Certes, les auteures maintiennent les trois niveaux d’analyse lorsqu’elles constatent que «peu d’études se sont penchées de façon systématique sur la relation entre processus physiques, ressenti biophysiologique, expérience vécue subjectivement, et sa remémoration et expression par la parole» (page 5). Le privilège classiquement accordé à l’action reparaît cependant aussitôt qu’elles définissent leur objet de recherche, le tour de main: «chez les experts, les compétences résultent d’une perception fine de la matérialité des objets, d’une imprégnation sensorimotrice, d’une articulation fluide des représentations visuelles et des représentations motrices, d’une inscription des outils dans le schéma corporel, d’une automatisation tantôt « consciente » tantôt « inconsciente », d’une intelligence de la main, ou d’un doigté, du fait d’avoir une bonne main, d’un corps-à-corps avec la matière, d’une relation dynamique entre geste et matière…» (page 6).
On remarque que le seul système sensoriel explicitement mentionné est la vue, via les «représentations visuelles» auxquelles on rapporte traditionnellement la «perception fine de la matérialité des objets». La kinesthésie est présente, mais de manière implicite, dans l’«imprégnation sensorimotrice», les «représentations motrices» et «le schéma corporel». En revanche, rien n’indique qu’une perception (tactile) puisse résulter du «corps-à-corps avec la matière», ni qu’elle puisse contribuer à l’«intelligence de la main», au «doigté» ou à la «bonne main». Les mots «toucher» et «haptique» sont totalement absents de l’article, et «tactile» n’y apparaît qu’une fois à propos du travail de Christel Sola (lire sur notre site «Perceptions et gestes d’artisans: l’excellence tactile»).

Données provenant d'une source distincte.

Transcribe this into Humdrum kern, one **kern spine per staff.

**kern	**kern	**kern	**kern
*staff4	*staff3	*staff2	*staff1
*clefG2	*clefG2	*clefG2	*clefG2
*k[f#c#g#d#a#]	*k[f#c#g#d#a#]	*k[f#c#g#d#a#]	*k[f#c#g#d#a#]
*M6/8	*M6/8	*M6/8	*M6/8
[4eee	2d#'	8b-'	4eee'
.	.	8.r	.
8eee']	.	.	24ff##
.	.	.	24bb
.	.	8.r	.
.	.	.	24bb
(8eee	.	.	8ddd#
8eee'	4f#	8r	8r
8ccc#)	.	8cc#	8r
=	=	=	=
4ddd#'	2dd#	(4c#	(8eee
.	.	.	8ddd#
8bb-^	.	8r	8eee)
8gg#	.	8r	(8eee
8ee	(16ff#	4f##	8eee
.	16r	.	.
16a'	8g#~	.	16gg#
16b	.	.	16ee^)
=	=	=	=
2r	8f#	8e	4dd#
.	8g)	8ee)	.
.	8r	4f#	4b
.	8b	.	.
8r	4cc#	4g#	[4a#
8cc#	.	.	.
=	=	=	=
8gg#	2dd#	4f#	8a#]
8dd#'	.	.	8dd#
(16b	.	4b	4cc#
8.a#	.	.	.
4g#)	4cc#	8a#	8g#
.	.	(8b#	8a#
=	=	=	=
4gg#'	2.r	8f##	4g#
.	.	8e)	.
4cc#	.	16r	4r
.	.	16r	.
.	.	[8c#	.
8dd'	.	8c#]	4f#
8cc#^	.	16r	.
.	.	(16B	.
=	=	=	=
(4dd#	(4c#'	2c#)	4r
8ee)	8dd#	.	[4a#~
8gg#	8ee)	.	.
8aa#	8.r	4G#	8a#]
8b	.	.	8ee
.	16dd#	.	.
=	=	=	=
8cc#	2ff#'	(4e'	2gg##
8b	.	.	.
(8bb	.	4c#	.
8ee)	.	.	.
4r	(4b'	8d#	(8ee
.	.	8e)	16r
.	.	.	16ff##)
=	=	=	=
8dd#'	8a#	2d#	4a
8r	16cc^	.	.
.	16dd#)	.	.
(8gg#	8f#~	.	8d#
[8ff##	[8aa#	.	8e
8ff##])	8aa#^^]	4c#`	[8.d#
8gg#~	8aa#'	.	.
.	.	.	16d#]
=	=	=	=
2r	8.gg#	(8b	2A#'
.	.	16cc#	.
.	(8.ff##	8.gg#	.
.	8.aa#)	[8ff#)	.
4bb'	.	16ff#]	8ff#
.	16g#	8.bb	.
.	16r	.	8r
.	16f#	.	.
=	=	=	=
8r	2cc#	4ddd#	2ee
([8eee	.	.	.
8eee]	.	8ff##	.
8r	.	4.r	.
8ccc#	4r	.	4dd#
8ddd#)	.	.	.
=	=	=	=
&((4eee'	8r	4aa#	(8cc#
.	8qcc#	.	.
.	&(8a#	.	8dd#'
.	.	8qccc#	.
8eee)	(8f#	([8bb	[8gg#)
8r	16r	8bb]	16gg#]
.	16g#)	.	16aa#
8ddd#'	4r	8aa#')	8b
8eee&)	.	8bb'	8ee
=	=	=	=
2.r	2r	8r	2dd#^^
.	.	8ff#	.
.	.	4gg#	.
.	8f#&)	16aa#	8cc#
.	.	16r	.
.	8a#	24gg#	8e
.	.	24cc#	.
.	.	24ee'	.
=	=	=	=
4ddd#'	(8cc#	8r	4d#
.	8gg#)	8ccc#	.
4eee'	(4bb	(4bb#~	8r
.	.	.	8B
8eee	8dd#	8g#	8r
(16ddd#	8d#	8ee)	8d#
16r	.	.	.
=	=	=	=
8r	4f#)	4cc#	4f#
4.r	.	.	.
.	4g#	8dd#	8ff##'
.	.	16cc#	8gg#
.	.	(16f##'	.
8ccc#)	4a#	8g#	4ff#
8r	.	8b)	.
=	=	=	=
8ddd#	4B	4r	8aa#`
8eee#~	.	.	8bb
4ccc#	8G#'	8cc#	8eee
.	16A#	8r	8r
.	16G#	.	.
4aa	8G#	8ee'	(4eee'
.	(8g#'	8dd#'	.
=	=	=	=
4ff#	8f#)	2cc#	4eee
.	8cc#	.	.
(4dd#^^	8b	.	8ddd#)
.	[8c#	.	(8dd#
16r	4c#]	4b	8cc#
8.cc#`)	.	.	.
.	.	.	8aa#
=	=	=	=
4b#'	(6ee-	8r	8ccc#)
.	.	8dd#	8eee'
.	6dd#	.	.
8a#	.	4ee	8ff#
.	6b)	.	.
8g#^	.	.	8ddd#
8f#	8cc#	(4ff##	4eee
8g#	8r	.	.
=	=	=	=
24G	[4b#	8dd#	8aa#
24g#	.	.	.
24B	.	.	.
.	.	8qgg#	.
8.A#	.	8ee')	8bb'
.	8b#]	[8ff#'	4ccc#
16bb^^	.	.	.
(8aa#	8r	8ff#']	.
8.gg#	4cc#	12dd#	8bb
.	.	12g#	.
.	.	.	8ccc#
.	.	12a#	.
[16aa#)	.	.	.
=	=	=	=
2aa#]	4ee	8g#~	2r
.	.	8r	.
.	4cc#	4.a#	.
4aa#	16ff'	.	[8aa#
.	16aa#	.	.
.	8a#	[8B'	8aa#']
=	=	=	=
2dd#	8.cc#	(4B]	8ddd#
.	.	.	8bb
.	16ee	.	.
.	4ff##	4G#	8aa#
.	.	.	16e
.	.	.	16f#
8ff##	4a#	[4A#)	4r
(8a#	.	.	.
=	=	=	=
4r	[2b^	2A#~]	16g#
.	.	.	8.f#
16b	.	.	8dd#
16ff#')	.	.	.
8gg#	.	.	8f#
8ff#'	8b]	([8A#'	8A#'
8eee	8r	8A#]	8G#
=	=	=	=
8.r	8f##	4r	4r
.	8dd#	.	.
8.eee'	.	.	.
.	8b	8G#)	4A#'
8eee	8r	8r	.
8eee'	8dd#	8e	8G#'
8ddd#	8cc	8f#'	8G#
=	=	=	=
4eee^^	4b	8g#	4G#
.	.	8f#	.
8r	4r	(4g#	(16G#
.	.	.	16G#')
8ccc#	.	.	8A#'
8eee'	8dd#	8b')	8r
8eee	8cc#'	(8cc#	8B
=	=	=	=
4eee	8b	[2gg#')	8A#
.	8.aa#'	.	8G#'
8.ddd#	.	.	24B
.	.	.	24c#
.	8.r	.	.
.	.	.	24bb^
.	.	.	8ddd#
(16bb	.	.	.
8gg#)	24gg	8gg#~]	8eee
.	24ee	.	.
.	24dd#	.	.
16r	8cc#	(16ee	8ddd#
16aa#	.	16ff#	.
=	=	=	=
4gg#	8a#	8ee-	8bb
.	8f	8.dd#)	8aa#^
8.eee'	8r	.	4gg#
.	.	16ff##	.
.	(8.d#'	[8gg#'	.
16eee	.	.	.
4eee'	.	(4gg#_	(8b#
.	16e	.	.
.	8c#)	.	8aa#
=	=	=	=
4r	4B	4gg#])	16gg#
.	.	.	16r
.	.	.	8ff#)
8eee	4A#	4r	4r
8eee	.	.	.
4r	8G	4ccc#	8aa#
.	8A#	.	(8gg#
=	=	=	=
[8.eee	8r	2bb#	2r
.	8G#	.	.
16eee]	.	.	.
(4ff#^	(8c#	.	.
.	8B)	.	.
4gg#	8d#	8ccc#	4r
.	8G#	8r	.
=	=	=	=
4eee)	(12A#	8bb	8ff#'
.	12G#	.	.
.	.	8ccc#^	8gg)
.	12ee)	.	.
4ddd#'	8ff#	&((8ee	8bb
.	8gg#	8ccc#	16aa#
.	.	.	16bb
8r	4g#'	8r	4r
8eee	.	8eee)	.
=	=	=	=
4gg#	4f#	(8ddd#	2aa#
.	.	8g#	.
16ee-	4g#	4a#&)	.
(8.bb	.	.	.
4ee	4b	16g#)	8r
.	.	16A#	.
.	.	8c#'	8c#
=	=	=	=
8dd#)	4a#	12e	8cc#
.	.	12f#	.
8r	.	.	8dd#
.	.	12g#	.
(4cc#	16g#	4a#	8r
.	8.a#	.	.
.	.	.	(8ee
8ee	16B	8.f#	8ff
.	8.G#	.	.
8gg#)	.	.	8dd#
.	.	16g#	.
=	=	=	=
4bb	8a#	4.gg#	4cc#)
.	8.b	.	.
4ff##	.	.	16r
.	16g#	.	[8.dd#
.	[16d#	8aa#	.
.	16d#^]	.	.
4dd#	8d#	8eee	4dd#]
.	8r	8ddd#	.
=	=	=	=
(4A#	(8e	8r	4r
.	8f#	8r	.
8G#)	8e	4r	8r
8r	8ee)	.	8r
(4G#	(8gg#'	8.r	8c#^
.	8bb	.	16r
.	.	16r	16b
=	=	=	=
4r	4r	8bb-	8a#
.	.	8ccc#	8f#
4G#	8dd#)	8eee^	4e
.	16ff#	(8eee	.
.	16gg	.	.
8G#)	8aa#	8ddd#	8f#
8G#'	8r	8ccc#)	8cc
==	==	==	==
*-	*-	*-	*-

Or les apports les plus intéressants de cette recherche ne sont concevables qu’à condition de supposer un contrôle sensoriel en retour des gestes et de leur impact, auquel participe nécessairement la kinesthésie et le toucher. Elle démontre en effet qu’«un artisan expert n’est pas celui qui a intégré un mouvement spécifique qu’il ne cesse de répéter dans sa pratique, en revanche il est celui qui maîtrise l’efficacité de sa gestuelle, dont la forme peut présenter une grande variabilité. Autrement dit, il s’est approprié des « principes de fonctionnement » de la technique et il est donc capable, dans toute situation et en présence de n’importe quelle perturbation pendant l’exécution de créer un geste approprié au but à atteindre» (page 20). En somme, «le plus haut degré d’habileté repose sur la capacité de flexibilité du savoir-faire, […] permettant de s’adapter à toutes formes de situations nouvelles, qu’elles aient trait au produit fini ou à l’environnement» (page 23). Qu’est-ce donc qui rend possibles la prise en compte des «perturbations», la «maîtrise» et l’«appropriation» de la gestuelle, la «flexibilité» et l’«adaptation» du savoir-faire, sinon les perceptions (kinesthésiques, tactiles et visuelles)?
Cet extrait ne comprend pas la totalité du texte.